DL: A classe política na França também tem que ser mais honesta em relação a si mesma. Eles conhecem os problemas, desenvolveram a política urbana nos últimos 30 anos, mas a coisa ainda não parece funcionar muito bem.

É necessário pensar a longo prazo. Isso significa que é necessário visitar esses bairros, as prisões e as mesquitas. Isto também inclui o desenvolvimento de uma política social e de emprego adequada às necessidades das pessoas, que as traga de volta às condições de trabalho adequadas às suas qualificações.

Além disso, devem ser feitas ofertas políticas que sejam passíveis de crédito. A taxa de abstenção de eleitores na França é maior nos subúrbios. Precisamos de modelos democráticos e não medidas de segurança autoritárias, que levam a ainda mais radicalização. É nisso que temos que investir, é coisa de que sabemos há tempos, e nisso certamente também ocorreu um fracasso do meio político.

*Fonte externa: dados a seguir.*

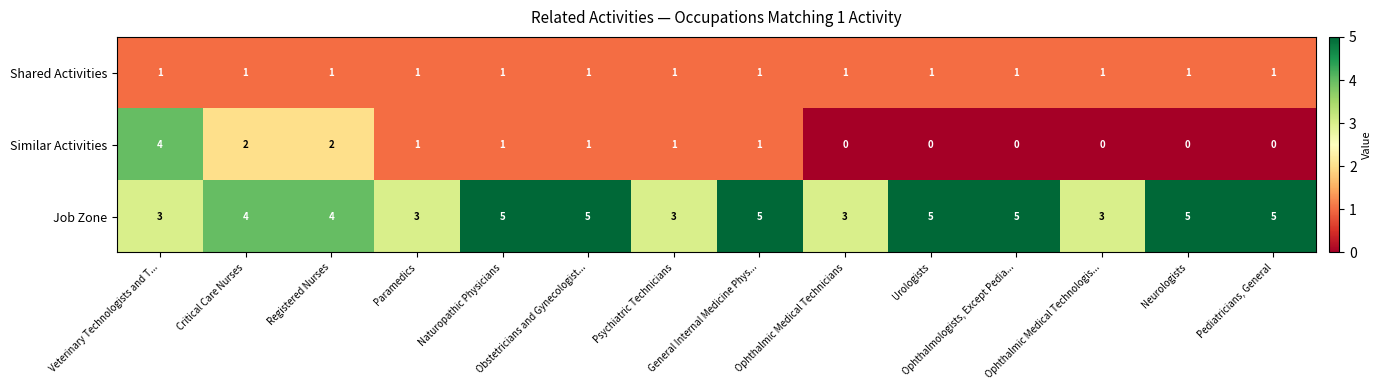

How many data points does each series have?

14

E por último, mas não menos importante, é necessário agir no plano ideológico. É preciso responder aos islamistas através do esclarecimento, mostrar aos jovens aonde esse jihadismo militante leva no final. Já existem interessantes exemplos de tais programas de contra radicalização. No Reino Unido, por exemplo, há pessoas que ficaram de 10 a 20 anos na cena islamista. Hoje, elas estão envolvidas no trabalho de prevenção e tentam dissuadir os jovens sob risco de se converterem ao jihadismo, através de discussões intensas, através de um trabalho social em uma rede regional, baseados em seu conhecimento religioso.